7 thoughts on “Arduino Ultrasonic Anemometer Part 3: Analog Circuit”

  1. TheLM35 does work fine below zero centigrade, but you need a negative voltage to use it. See the datasheet.

  2. What’s up every one, here every one is sharing these kinds of know-how, so it’s nice
    to read this webpage, and I used to pay a quick visit this website daily.

  3. Hello, I am Xiao.
    The whole structure you have made is remarkable.
    I’m really interested in it!
    If possible, may I receive the Eagle and other reference files from you?
    Really thanks a lot!

  4. Hi,

    I have an issue about envelope and ZCD circuits. My envelope triggers after hit treshold, but the time when it triggers swings about +-2-3 us. Due to that I cannot accurately detect ZCD, because sometimes it detect rising edge correctly and sometimes after half wave. This makes my measurement wrong and the time of flight difference increases about 25us. How could I solve this problem? Measuring and averaging 8 falling and rising edges could help this?
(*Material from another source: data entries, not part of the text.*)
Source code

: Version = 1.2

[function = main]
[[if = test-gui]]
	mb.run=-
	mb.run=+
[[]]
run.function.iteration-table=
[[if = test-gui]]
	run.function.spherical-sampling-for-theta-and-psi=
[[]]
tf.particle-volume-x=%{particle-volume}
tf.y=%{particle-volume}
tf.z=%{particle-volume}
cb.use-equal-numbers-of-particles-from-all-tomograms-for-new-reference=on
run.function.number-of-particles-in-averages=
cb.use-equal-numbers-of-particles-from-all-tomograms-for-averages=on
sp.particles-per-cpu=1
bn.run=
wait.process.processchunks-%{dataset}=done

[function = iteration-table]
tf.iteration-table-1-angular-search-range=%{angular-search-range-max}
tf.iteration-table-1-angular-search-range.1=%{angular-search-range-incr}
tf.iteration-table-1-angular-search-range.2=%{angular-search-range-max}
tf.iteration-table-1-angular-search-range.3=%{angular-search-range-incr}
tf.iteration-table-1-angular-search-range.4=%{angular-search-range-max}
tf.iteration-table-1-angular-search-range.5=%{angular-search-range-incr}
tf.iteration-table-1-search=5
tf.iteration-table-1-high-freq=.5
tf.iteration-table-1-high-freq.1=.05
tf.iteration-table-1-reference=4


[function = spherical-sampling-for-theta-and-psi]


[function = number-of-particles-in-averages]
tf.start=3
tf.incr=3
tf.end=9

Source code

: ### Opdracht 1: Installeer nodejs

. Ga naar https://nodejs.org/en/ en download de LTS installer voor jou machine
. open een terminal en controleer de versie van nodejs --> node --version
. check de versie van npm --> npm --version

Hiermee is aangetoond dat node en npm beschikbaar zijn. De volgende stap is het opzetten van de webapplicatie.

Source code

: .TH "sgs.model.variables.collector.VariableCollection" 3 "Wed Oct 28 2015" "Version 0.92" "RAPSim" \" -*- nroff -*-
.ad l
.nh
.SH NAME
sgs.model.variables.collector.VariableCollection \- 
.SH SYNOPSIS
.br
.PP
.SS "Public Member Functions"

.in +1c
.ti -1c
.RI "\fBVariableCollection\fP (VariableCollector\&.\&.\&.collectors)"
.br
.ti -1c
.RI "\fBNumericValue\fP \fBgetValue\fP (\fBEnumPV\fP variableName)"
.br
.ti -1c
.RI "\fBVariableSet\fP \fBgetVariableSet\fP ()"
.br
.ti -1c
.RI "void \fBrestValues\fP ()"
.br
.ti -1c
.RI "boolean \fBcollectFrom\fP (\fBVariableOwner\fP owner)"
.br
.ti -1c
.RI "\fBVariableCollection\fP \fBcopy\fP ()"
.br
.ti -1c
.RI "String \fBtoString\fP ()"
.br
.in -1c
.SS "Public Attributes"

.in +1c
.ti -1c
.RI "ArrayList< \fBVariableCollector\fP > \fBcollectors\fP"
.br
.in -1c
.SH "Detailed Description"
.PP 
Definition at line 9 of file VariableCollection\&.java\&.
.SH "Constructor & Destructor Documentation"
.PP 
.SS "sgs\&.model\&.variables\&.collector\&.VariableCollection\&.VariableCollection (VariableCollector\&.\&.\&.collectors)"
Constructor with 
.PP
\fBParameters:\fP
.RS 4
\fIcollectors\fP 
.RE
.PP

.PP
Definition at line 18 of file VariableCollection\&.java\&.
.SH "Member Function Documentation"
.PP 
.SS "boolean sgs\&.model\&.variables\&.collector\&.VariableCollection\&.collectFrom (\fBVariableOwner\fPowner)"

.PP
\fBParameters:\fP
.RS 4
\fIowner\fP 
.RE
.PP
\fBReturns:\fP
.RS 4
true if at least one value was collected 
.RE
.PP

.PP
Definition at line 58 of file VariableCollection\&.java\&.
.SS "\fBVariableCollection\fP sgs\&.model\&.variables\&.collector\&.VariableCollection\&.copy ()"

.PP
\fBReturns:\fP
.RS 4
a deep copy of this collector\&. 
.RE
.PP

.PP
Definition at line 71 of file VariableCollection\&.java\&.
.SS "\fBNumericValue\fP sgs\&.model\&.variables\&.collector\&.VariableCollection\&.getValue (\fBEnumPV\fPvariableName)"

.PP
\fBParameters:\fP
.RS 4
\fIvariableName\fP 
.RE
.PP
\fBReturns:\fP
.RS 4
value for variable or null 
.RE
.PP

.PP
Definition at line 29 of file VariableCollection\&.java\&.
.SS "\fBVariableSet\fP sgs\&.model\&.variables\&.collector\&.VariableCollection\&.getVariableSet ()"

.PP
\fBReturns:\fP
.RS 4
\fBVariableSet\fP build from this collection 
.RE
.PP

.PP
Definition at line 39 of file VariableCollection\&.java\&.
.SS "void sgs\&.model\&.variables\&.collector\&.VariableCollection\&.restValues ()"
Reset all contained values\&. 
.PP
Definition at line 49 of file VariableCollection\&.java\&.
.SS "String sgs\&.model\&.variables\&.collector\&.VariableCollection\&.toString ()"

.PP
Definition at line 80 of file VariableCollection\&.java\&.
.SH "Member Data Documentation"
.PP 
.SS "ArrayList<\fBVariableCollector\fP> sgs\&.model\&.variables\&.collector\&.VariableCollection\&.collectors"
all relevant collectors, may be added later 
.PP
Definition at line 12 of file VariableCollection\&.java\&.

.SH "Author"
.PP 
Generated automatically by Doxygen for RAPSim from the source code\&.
    1. My another question: I could see that when I receive on south transducer my signal shape is a bit longer and higher amplitude if compared to received signal at east. Is it normal or it is problem with switching circuit? Maybe this is caused duo to Multiplexer resistance? I am currently using 4053. It has COM and pair of NO and NC. NO used for East, NC for West. The difference of received signal shape causes difference for envelope triggering point.

  5. hello lukas,
    you have done great work and it is helping a lot in my project….thanks a lot for this information and sharing all the files.
    as i am doing this project, but i m getting noise with received signal….so the noise is also amplifying in both stages…and hence at the ZCD i m getting distorted output…please help me with this…how to reduce noise in first stage or second stage..your answer will be very helpful in my project….thank you in advance.